- Work instruction -
Restate every record exactly, with nothing skipped.

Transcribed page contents
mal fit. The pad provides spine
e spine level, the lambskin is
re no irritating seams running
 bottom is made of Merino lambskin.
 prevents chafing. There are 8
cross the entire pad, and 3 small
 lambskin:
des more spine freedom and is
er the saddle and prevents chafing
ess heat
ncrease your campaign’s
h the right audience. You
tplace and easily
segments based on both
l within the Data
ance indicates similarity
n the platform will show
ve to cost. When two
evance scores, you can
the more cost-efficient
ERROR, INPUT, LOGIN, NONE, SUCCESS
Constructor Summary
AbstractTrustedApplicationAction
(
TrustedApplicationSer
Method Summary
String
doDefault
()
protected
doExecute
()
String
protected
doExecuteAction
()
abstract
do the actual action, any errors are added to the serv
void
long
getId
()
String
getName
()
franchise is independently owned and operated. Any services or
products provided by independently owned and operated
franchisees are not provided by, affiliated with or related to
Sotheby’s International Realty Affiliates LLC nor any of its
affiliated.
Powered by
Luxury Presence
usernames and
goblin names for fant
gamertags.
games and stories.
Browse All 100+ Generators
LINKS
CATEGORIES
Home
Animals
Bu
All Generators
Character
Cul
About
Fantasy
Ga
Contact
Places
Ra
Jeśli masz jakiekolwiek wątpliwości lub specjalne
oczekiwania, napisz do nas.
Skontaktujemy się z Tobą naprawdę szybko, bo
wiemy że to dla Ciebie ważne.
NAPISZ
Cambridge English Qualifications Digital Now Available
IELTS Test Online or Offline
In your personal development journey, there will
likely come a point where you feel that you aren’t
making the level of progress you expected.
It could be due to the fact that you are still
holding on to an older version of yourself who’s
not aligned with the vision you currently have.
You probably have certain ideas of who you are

- Solved exercise -
mal fit. The pad provides spine
e spine level, the lambskin is
re no irritating seams running
 bottom is made of Merino lambskin.
 prevents chafing. There are 8
cross the entire pad, and 3 small
 lambskin:
des more spine freedom and is
er the saddle and prevents chafing
ess heat
ncrease your campaign’s
h the right audience. You
tplace and easily
segments based on both
l within the Data
ance indicates similarity
n the platform will show
ve to cost. When two
evance scores, you can
the more cost-efficient
ERROR, INPUT, LOGIN, NONE, SUCCESS
Constructor Summary
AbstractTrustedApplicationAction
(
TrustedApplicationSer
Method Summary
String
doDefault
()
protected
doExecute
()
String
protected
doExecuteAction
()
abstract
do the actual action, any errors are added to the serv
void
long
getId
()
String
getName
()
franchise is independently owned and operated. Any services or
products provided by independently owned and operated
franchisees are not provided by, affiliated with or related to
Sotheby’s International Realty Affiliates LLC nor any of its
affiliated.
Powered by
Luxury Presence
usernames and
goblin names for fant
gamertags.
games and stories.
Browse All 100+ Generators
LINKS
CATEGORIES
Home
Animals
Bu
All Generators
Character
Cul
About
Fantasy
Ga
Contact
Places
Ra
Jeśli masz jakiekolwiek wątpliwości lub specjalne
oczekiwania, napisz do nas.
Skontaktujemy się z Tobą naprawdę szybko, bo
wiemy że to dla Ciebie ważne.
NAPISZ
Cambridge English Qualifications Digital Now Available
IELTS Test Online or Offline
In your personal development journey, there will
likely come a point where you feel that you aren’t
making the level of progress you expected.
It could be due to the fact that you are still
holding on to an older version of yourself who’s
not aligned with the vision you currently have.
You probably have certain ideas of who you are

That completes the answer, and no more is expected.